Fourteen Days is annoyingly rose-colored at times, as the real-life stresses and trauma of lockdown only lightly impact the residents, who appear to be mostly protected from the world even as they acknowledge protests in the streets and nursing home outbreaks. Everyone pretty much agrees to mask up, making masks out of scrap fabric or Hermès scarves. Instacart and toilet paper jokes are made, but no one ever has to make do without. The cancellation of Eurovision 2020 appears to be as traumatizing as the pandemic itself for at least one character. Tensions rise enough for minor verbal sparring every now and then, but ultimately everyone forgives and forgets, positioned as being stronger for it in the end. Indeed, the only real tension in the book might come from a reader’s own memories of those two weeks of lived experience, mapped onto the characters and premise of this fictional version.

Of course, within the framing narrative, the reason for these simplifications is eventually explained, but the twist ending falls a bit flat and does little to alleviate the cognitive dissonance around this pandemic privilege. In a year when The Washington Post and other news outlets report that COVID-19 is once again surging in the U.S., this book feels, at times, like an attempt to forget or at least to remember something far better than what was.

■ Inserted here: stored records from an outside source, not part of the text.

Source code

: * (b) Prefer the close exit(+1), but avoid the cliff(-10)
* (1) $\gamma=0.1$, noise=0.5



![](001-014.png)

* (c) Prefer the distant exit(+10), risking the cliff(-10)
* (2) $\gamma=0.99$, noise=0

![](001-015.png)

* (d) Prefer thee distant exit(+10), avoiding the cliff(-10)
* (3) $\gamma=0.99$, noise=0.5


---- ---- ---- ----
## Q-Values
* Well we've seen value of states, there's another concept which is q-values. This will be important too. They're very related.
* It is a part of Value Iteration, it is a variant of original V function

As characters, the Fernsby Arms residents often seem flat, largely identified through referential nicknames and other shorthand nods at personality in lieu of character development. Many characters feel as though they were plucked out of a COVID lockdown stereotypes bucket, with little attention given to emotional motivations or history, though others have some depth and nuance. Similarly, the stories shared on the rooftop—including tales related to the Vietnam War, 9/11, the Iraq War, polio outbreaks, Trump’s presidency, ghost stories, and curses—feel like an exercise in checking off lists of trauma and coping.

Some of the individual stories contributed by the collaborating authors offer moments of inspiration and healing: De’Shawn Charles Winslow’s story of the love and pain experienced by a father and daughter; Tommy Orange’s about a man who seeks revenge after a hit-and-run, only to find himself forever changed by the realization of his own capacity for violence; Celeste Ng’s about a family matriarch full of superstitions and the ability to curse someone with nothing more than a piece of paper and an ice cube; Joseph Cassara’s story of rabbits and trauma bonding experiences. All of these examples startle the reader out of a stupor, wrestling with real questions of human existence in unpredictable and challenging ways. Unfortunately, these are in the minority, despite the excellent credentials of the contributing authors.

In the end, Fourteen Days succeeds as an escapist beach read that just happens to be set during two traumatic weeks in recent history. Despite the potential in the premise, it is a mostly forgettable collection of stories that feels off-key in a world still attempting to address the same public health issues as the book’s characters, despite the intervening four years. With little dramatic tension and stories that are inconsistent in their vast but often surface-level breadth, Fourteen Days is more of a novel-by-committee than a collaborative one.